_Work request_
Keep to the lines from the one with "0.50 0.51 0.52" through the end of the data, and write them out exactly.

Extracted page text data
++++++++

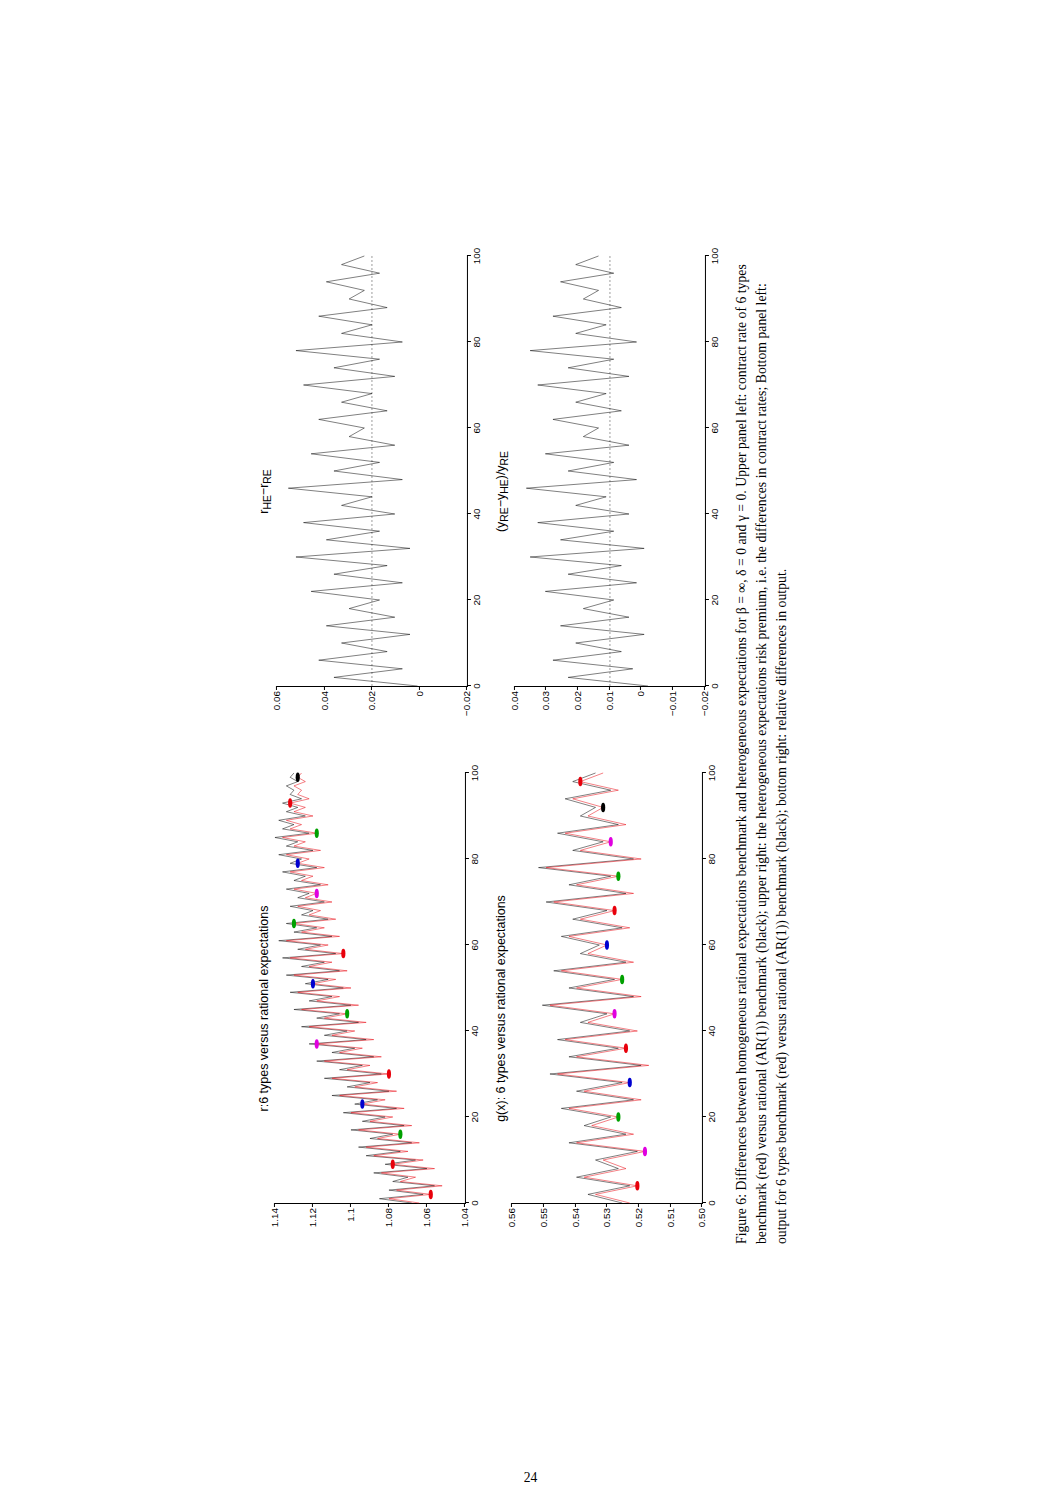r:6 types versus rational expectations
1.04 1.06 1.08 1.1 1.12 1.14 0 20 40 60 80 100
rHE−rRE
−0.02 0 0.02 0.04 0.06 0 20 40 60 80 100
g(x): 6 types versus rational expectations
0.50 0.51 0.52 0.53 0.54 0.55 0.56 0 20 40 60 80 100
(yRE−yHE)/yRE
−0.02 −0.01 0 0.01 0.02 0.03 0.04 0 20 40 60 80 100
Figure 6: Differences between homogeneous rational expectations benchmark and heterogeneous expectations for β = ∞, δ = 0 and γ = 0. Upper panel left: contract rate of 6 types benchmark (red) versus rational (AR(1)) benchmark (black); upper right: the heterogeneous expectations risk premium, i.e. the differences in contract rates; Bottom panel left: output for 6 types benchmark (red) versus rational (AR(1)) benchmark (black); bottom right: relative differences in output.
24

++++++++

_Response area_
0.50 0.51 0.52 0.53 0.54 0.55 0.56 0 20 40 60 80 100
(yRE−yHE)/yRE
−0.02 −0.01 0 0.01 0.02 0.03 0.04 0 20 40 60 80 100
Figure 6: Differences between homogeneous rational expectations benchmark and heterogeneous expectations for β = ∞, δ = 0 and γ = 0. Upper panel left: contract rate of 6 types benchmark (red) versus rational (AR(1)) benchmark (black); upper right: the heterogeneous expectations risk premium, i.e. the differences in contract rates; Bottom panel left: output for 6 types benchmark (red) versus rational (AR(1)) benchmark (black); bottom right: relative differences in output.
24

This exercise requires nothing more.